◆ **Data supplied**

====================

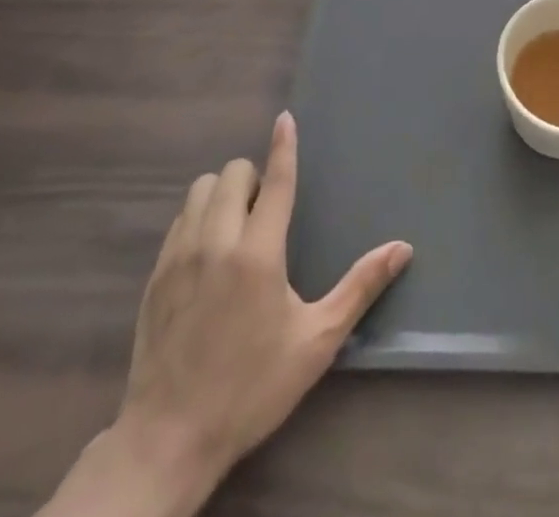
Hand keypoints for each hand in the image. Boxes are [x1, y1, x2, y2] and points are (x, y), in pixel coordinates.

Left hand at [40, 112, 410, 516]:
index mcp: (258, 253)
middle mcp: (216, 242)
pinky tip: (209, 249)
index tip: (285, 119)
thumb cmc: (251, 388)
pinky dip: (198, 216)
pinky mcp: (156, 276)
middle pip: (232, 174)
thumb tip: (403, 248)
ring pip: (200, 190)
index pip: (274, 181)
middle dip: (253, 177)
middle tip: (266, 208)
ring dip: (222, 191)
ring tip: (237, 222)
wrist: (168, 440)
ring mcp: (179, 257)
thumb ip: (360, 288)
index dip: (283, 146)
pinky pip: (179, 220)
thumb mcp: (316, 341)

====================

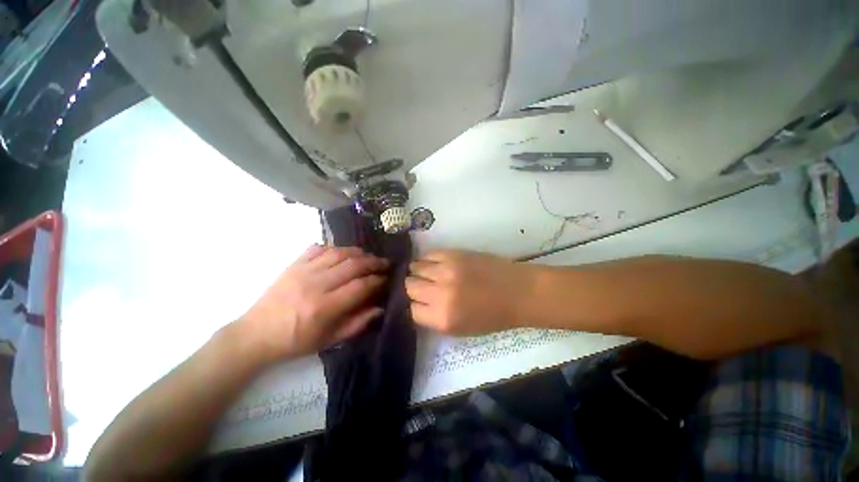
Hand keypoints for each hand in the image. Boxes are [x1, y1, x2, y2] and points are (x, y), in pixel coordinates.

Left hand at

====================

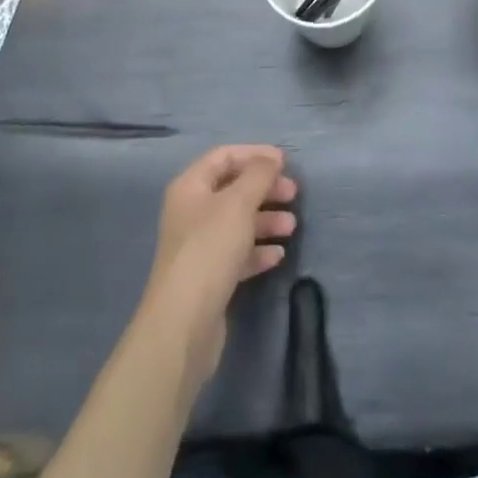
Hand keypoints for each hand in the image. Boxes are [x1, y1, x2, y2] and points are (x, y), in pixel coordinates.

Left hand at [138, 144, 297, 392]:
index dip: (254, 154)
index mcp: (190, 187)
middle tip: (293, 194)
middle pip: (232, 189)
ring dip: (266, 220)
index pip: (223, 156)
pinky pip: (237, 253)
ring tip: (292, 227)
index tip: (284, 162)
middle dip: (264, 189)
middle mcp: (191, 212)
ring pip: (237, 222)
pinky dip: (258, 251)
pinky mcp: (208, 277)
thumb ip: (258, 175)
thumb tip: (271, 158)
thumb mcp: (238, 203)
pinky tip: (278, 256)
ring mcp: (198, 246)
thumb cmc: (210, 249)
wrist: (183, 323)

====================

Out of the listing above, reproduce exactly the lines from the one with "pinky dip: (258, 251)" up to and including the one with "wrist: (183, 323)".

◆ **Reply**
pinky dip: (258, 251)
pinky mcp: (208, 277)
thumb ip: (258, 175)
thumb tip: (271, 158)
thumb mcp: (238, 203)
pinky tip: (278, 256)
ring mcp: (198, 246)
thumb cmc: (210, 249)
wrist: (183, 323)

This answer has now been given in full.